Ludwig von Mises argued that socialism is impossible because governments are not subject to the market discipline of profit and loss and, therefore, they are unable to engage in economic calculation. That is, government simply cannot tell if it is making things better or worse, economically, even if it has perfectly altruistic intentions.
The paradox of “planning” is that it cannot plan, because of the absence of economic calculation. What is called a planned economy is no economy at all. It is just a system of groping about in the dark. There is no question of a rational choice of means for the best possible attainment of the ultimate ends sought. What is called conscious planning is precisely the elimination of conscious purposive action.
Ludwig von Mises – Human Action, chapter 26, section 1
A similar problem exists with planned law, or statutory law. Law that emerges from the mutual, voluntary settlement of disputes is informed by a process of discovery through trial and error. Settlements which worked in past disputes are likely to work in new disputes because human nature is largely shared. Courses of action which are likely to result in unfavorable terms of settlement inform the choices that people make, thus reducing the incidence of disputes to begin with and making society more harmonious. The choice to arbitrate disputes in an orderly manner and accept the (sometimes painful) outcomes of orderly dispute-resolution is not only motivated by self-regard but also reinforced by the orderliness of lawful society itself. That is, whereas disputants in earliest human history bargained with one another solely out of a desperate attempt to avoid the risks and dangers of open conflict, we have a long experience with the benefits to the individual of participating in orderly dispute resolution. This process of feedback on the choices people make continually drives the gangly process of cooperative, arbitrated exchange in dispute resolution closer to a process of pure, catallactic exchange – the act of taking a legal risk becomes, more and more, an entirely conscious trade-off based on calculation of costs and benefits.

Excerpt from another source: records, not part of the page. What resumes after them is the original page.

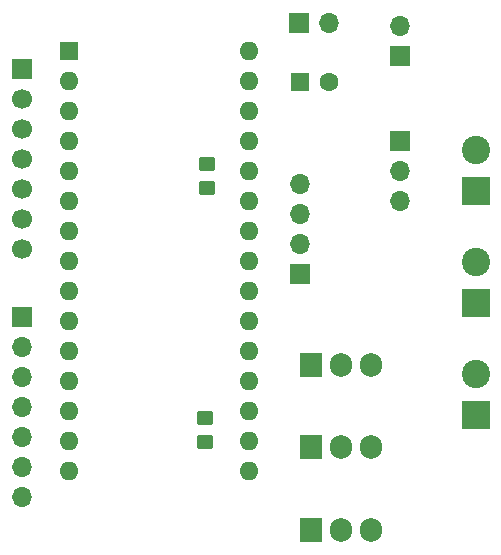
<source format=gbr>
%TF.GenerationSoftware,KiCad,Pcbnew,9.0.1*%
%TF.CreationDate,2025-04-18T16:01:06+02:00*%
%TF.ProjectId,K-Pillar,4b2d5069-6c6c-4617-922e-6b696361645f,rev?*%
%TF.SameCoordinates,Original*%
%TF.FileFunction,Soldermask,Bot*%
%TF.FilePolarity,Negative*%
%FSLAX46Y46*%
G04 Gerber Fmt 4.6, Leading zero omitted, Abs format (unit mm)*
G04 Created by KiCad (PCBNEW 9.0.1) date 2025-04-18 16:01:06*
%MOMM*%
%LPD*%
G01*
G04 APERTURE LIST*
G04 Aperture macros list*
%AMRoundRect*
0 Rectangle with rounded corners*
0 $1 Rounding radius*
0 $2 $3 $4 $5 $6 $7 $8 $9 X,Y pos of 4 corners*
0 Add a 4 corners polygon primitive as box body*
4,1,4,$2,$3,$4,$5,$6,$7,$8,$9,$2,$3,0*
0 Add four circle primitives for the rounded corners*
1,1,$1+$1,$2,$3*
1,1,$1+$1,$4,$5*
1,1,$1+$1,$6,$7*
1,1,$1+$1,$8,$9*
0 Add four rect primitives between the rounded corners*
20,1,$1+$1,$2,$3,$4,$5,0*
20,1,$1+$1,$4,$5,$6,$7,0*
20,1,$1+$1,$6,$7,$8,$9,0*
20,1,$1+$1,$8,$9,$2,$3,0*%
G04 Aperture macros list end*
%ADD10O,1.905000X2.000000*%
%ADD11R,1.905000X2.000000*%
%ADD12RoundRect,0.250000X0.450000X-0.350000X0.450000X0.350000X-0.450000X0.350000X-0.450000X-0.350000X0*%
%ADD13R,1.700000X1.700000*%
%ADD14O,1.700000X1.700000*%
%ADD15C,1.700000*%
%ADD16R,2.400000X2.400000*%
%ADD17C,2.400000*%
%ADD18R,1.600000X1.600000*%
%ADD19O,1.600000X1.600000*%
%ADD20C,1.600000*%
%ADD21RoundRect,0.250000X-0.450000X0.350000X-0.450000X-0.350000X0.450000X-0.350000X0.450000X0.350000X0*%
G04 APERTURE END LIST*
D10*
%TO.C,Q1*%
X57040000Y-66445000D03*
X54500000Y-66445000D03*
D11*
X51960000Y-66445000D03*
%TD*%
D12*
%TO.C,R1*%
X43200000Y-35500000D03*
X43200000Y-37500000D03*
%TD*%
D13*
%TO.C,J1*%
X51000000Y-44800000D03*
D14*
X51000000Y-42260000D03*
X51000000Y-39720000D03*
X51000000Y-37180000D03*
%TD*%
D13*
%TO.C,J4*%
X27500000Y-27380000D03*
D15*
X27500000Y-29920000D03*
X27500000Y-32460000D03*
X27500000Y-35000000D03*
X27500000Y-37540000D03*
X27500000Y-40080000D03*
X27500000Y-42620000D03*
%TD*%
D13*
%TO.C,J2*%
X27500000Y-48420000D03*
D14*
X27500000Y-50960000D03*
X27500000Y-53500000D03*
X27500000Y-56040000D03*
X27500000Y-58580000D03*
X27500000Y-61120000D03*
X27500000Y-63660000D03*
%TD*%
D13*
%TO.C,12V1*%
X59500000Y-26275000D03*
D14*
X59500000Y-23735000D03*
%TD*%
D16*
%TO.C,M1*%
X65900000Y-56750000D03*
D17*
X65900000Y-53250000D03*
%TD*%
D16*
%TO.C,M3*%
X65900000Y-37750000D03*
D17*
X65900000Y-34250000D03*
%TD*%
D11*
%TO.C,Q2*%
X51960000Y-59445000D03*
D10*
X54500000Y-59445000D03*
X57040000Y-59445000D03*
%TD*%
D18*
%TO.C,A1*%
X31500000Y-25920000D03*
D19*
X31500000Y-28460000D03*
X31500000Y-31000000D03*
X31500000Y-33540000D03*
X31500000Y-36080000D03*
X31500000Y-38620000D03*
X31500000Y-41160000D03*
X31500000Y-43700000D03*
X31500000Y-46240000D03*
X31500000Y-48780000D03*
X31500000Y-51320000D03*
X31500000Y-53860000D03*
X31500000Y-56400000D03*
X31500000Y-58940000D03*
X31500000Y-61480000D03*
X46740000Y-61480000D03*
X46740000Y-58940000D03*
X46740000Y-56400000D03*
X46740000Y-53860000D03*
X46740000Y-51320000D03*
X46740000Y-48780000D03*
X46740000Y-46240000D03*
X46740000Y-43700000D03*
X46740000Y-41160000D03*
X46740000Y-38620000D03*
X46740000Y-36080000D03*
X46740000Y-33540000D03*
X46740000Y-31000000D03*
X46740000Y-28460000D03*
X46740000Y-25920000D03*
%TD*%
D16*
%TO.C,M2*%
X65900000Y-47250000D03*
D17*
X65900000Y-43750000D03*
%TD*%
D13*
%TO.C,5V1*%
X50965000Y-23540000D03*
D14*
X53505000Y-23540000D03*
%TD*%
D11*
%TO.C,Q3*%
X51960000Y-52445000D03*
D10*
X54500000Y-52445000D03*
X57040000Y-52445000D03*
%TD*%
D13*
%TO.C,J3*%
X59500000Y-33475000D03*
D14*
X59500000Y-36015000D03*
X59500000Y-38555000D03*
%TD*%
D18*
%TO.C,C2*%
X51034888Y-28540000D03*
D20*
X53534888Y-28540000D03*
%TD*%
D21*
%TO.C,R2*%
X43000000Y-57000000D03*
X43000000Y-59000000D03*
%TD*%
M02*

</source>
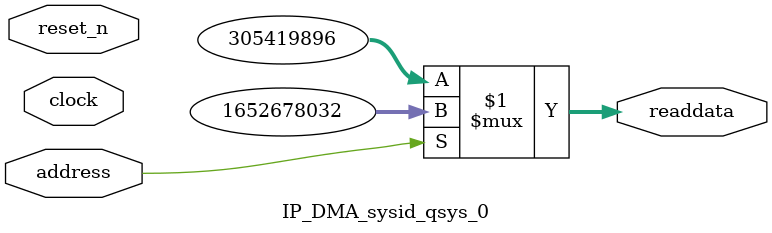
<source format=v>



// synthesis translate_off
`timescale 1ns / 1ps
// synthesis translate_on

// turn off superfluous verilog processor warnings 
// altera message_level Level1 
// altera message_off 10034 10035 10036 10037 10230 10240 10030 

module IP_DMA_sysid_qsys_0 (
               // inputs:
                address,
                clock,
                reset_n,

               // outputs:
                readdata
             )
;

  output  [ 31: 0] readdata;
  input            address;
  input            clock;
  input            reset_n;

  wire    [ 31: 0] readdata;
  //control_slave, which is an e_avalon_slave
  assign readdata = address ? 1652678032 : 305419896;

endmodule



</source>
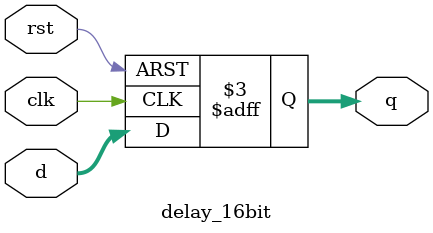
<source format=v>
`timescale 1ns/10ps
module delay_16bit(d,clk,rst,q);
  input [1:16] d;
  input rst, clk;
  output [1:16] q;
  reg [1:16] q;
  always @(posedge clk or negedge rst)
      begin
        if(!rst) 
           begin
             q <= 16'b0;
           end
        else 
           begin
             q <= d;
           end
      end
endmodule
</source>
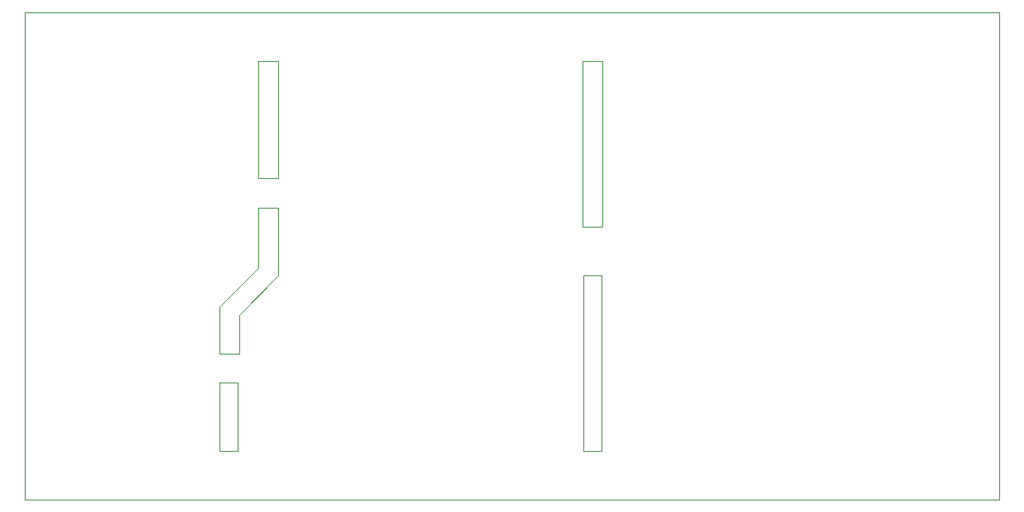
<source format=gbr>
%TF.GenerationSoftware,KiCad,Pcbnew,9.0.2*%
%TF.CreationDate,2025-07-01T15:14:05+08:00*%
%TF.ProjectId,tsal_r_v3,7473616c-5f72-45f7-9633-2e6b69636164,rev?*%
%TF.SameCoordinates,Original*%
%TF.FileFunction,Profile,NP*%
%FSLAX46Y46*%
G04 Gerber Fmt 4.6, Leading zero omitted, Abs format (unit mm)*
G04 Created by KiCad (PCBNEW 9.0.2) date 2025-07-01 15:14:05*
%MOMM*%
%LPD*%
G01*
G04 APERTURE LIST*
%TA.AperFunction,Profile*%
%ADD10C,0.050000*%
%TD*%
G04 APERTURE END LIST*
D10*
X37000000Y-106000000D02*
X41000000Y-102000000D01*
X72250000Y-80000000D02*
X74250000Y-80000000D01*
X74250000Y-97000000D01*
X72250000Y-97000000D01*
X72250000Y-80000000D01*
X41000000Y-95000000D02*
X39000000Y-95000000D01*
X35000000Y-110000000D02*
X37000000Y-110000000D01*
X35000000Y-113000000D02*
X36875000Y-113000000D01*
X36875000Y-120000000D01*
X35000000Y-120000000D01*
X35000000Y-113000000D01*
X41000000Y-102000000D02*
X41000000Y-95000000D01*
X39000000Y-80000000D02*
X41000000Y-80000000D01*
X41000000Y-92000000D01*
X39000000Y-92000000D01*
X39000000Y-80000000D01*
X72312500Y-102000000D02*
X74187500Y-102000000D01*
X74187500Y-120000000D01*
X72312500Y-120000000D01*
X72312500Y-102000000D01*
X39000000Y-95000000D02*
X39000000Y-101200000D01*
X39000000Y-101200000D02*
X35000000Y-105200000D01*
X37000000Y-110000000D02*
X37000000Y-106000000D01*
X15000000Y-75000000D02*
X115000000Y-75000000D01*
X115000000Y-125000000D01*
X15000000Y-125000000D01*
X15000000Y-75000000D01*
X35000000Y-105200000D02*
X35000000Y-110000000D01*
M02*

</source>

Statutory law, on the other hand, short-circuits this process via judicial, legislative or dictatorial fiat. The long-run consequences of even minor rules are very difficult to correctly assess, ex ante – a lesson proved a million different ways by the long history of perverse incentives and unintended consequences of statutory laws. And these unintended consequences will plague even the “night watchman” State, ruling over a libertarian society. The author of statutory law cannot know – even if he has the most altruistic intentions – whether his law is going to reduce or increase the incidence of conflicts and he cannot know whether it will work in preventing future conflicts from buried dissatisfaction with the imposed terms of settlement.
As Mises calls central, economic planning, any system of statutory law – however created and administered – is a “system of groping about in the dark.” The costs of statutory law to the individual arise from the discoordination of what I will call general calculation. that is, the individual’s judgment regarding his best course of action not only in light of his opportunities for profit and loss in the market, but also in light of his legal risks, rights and responsibilities.
This discoordination is, in part, the result of legal uncertainty created by the complexity of statutes, as well as uncertainty regarding the future changes which will be made to statutes. Private citizens are no more privy to the long-run consequences of statutory law than the lawmakers, so uncertainty regarding the long-run consequences of existing statutes afflicts all alike.